» **Text**:
◇ ◇ ◇

Prolife organizations rally members against AIDS—and House's AIDS bill
"Fighting AIDS on a global scale is a massive and complicated undertaking, yet this cause is rooted in the simplest of moral duties," President George W. Bush said Tuesday (text | audio | video). "When we see this kind of preventable suffering, when we see a plague leaving graves and orphans across a continent, we must act. When we see the wounded traveler on the road to Jericho, we will not, America will not pass to the other side of the road."
Among those applauding Bush's speech were Focus on the Family's James Dobson, Prison Fellowship's Chuck Colson, and evangelists Franklin Graham and Anne Graham Lotz.
"Americans can do something about this modern plague—and we must," Colson and William J. Bennett wrote in a Washington Times op-ed that same day (which was very similar to Colson's March 17 Breakpoint radio commentary): "President Bush has correctly identified African AIDS as a humanitarian catastrophe of staggering proportions—one that a strong and merciful nation must throw its considerable resources into fighting. His $15 billion plan to do so is both simple and sensible."
In yesterday's Breakpoint commentary, Colson again affirmed the President's plan, but added a warning: "There's a danger that the President's initiative may be derailed in Congress. The House International Relations Committee failed to pass two critically needed amendments."
One would have set aside at least one third of the funding for abstinence and monogamy programs, and the other would have provided a conscience clause exempting faith-based groups from having to hand out condoms (some say the amendment would also allow groups to hire workers consistent with their religious beliefs).
A third amendment that some other religious conservatives were pushing for would limit funding to the Global Fund to Fight HIV/AIDS, Tuberculosis and Malaria, which is affiliated with the United Nations.
Focus on the Family sent out a "special alert" e-mail message to supporters, asking them to "express your concern that Congressman Henry Hyde's Global AIDS bill, H.R. 1298, is inadequate to address the AIDS problem in Africa."
"I regret the fact that the White House signaled to the Congress that they were willing to take whatever came over," Dobson told The Baltimore Sun. "We think that's a big mistake, and we regret it."

◇ ◇ ◇

» **Provided material**:

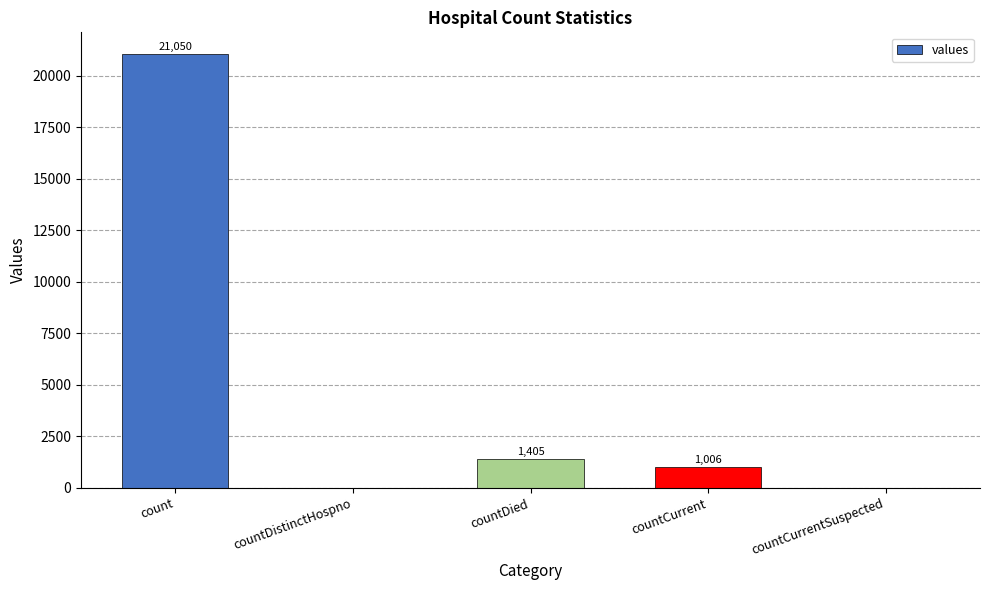

Count the number of categories in the chart.

5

◇ ◇ ◇

» **Problem description**: Copy out the full article on prolife groups and the House AIDS bill word for word. Use only the article about prolife groups and the House AIDS bill.

» **The answer**:
Prolife organizations rally members against AIDS—and House's AIDS bill
"Fighting AIDS on a global scale is a massive and complicated undertaking, yet this cause is rooted in the simplest of moral duties," President George W. Bush said Tuesday (text | audio | video). "When we see this kind of preventable suffering, when we see a plague leaving graves and orphans across a continent, we must act. When we see the wounded traveler on the road to Jericho, we will not, America will not pass to the other side of the road."
Among those applauding Bush's speech were Focus on the Family's James Dobson, Prison Fellowship's Chuck Colson, and evangelists Franklin Graham and Anne Graham Lotz.
"Americans can do something about this modern plague—and we must," Colson and William J. Bennett wrote in a Washington Times op-ed that same day (which was very similar to Colson's March 17 Breakpoint radio commentary): "President Bush has correctly identified African AIDS as a humanitarian catastrophe of staggering proportions—one that a strong and merciful nation must throw its considerable resources into fighting. His $15 billion plan to do so is both simple and sensible."
In yesterday's Breakpoint commentary, Colson again affirmed the President's plan, but added a warning: "There's a danger that the President's initiative may be derailed in Congress. The House International Relations Committee failed to pass two critically needed amendments."
One would have set aside at least one third of the funding for abstinence and monogamy programs, and the other would have provided a conscience clause exempting faith-based groups from having to hand out condoms (some say the amendment would also allow groups to hire workers consistent with their religious beliefs).
A third amendment that some other religious conservatives were pushing for would limit funding to the Global Fund to Fight HIV/AIDS, Tuberculosis and Malaria, which is affiliated with the United Nations.
Focus on the Family sent out a "special alert" e-mail message to supporters, asking them to "express your concern that Congressman Henry Hyde's Global AIDS bill, H.R. 1298, is inadequate to address the AIDS problem in Africa."
"I regret the fact that the White House signaled to the Congress that they were willing to take whatever came over," Dobson told The Baltimore Sun. "We think that's a big mistake, and we regret it."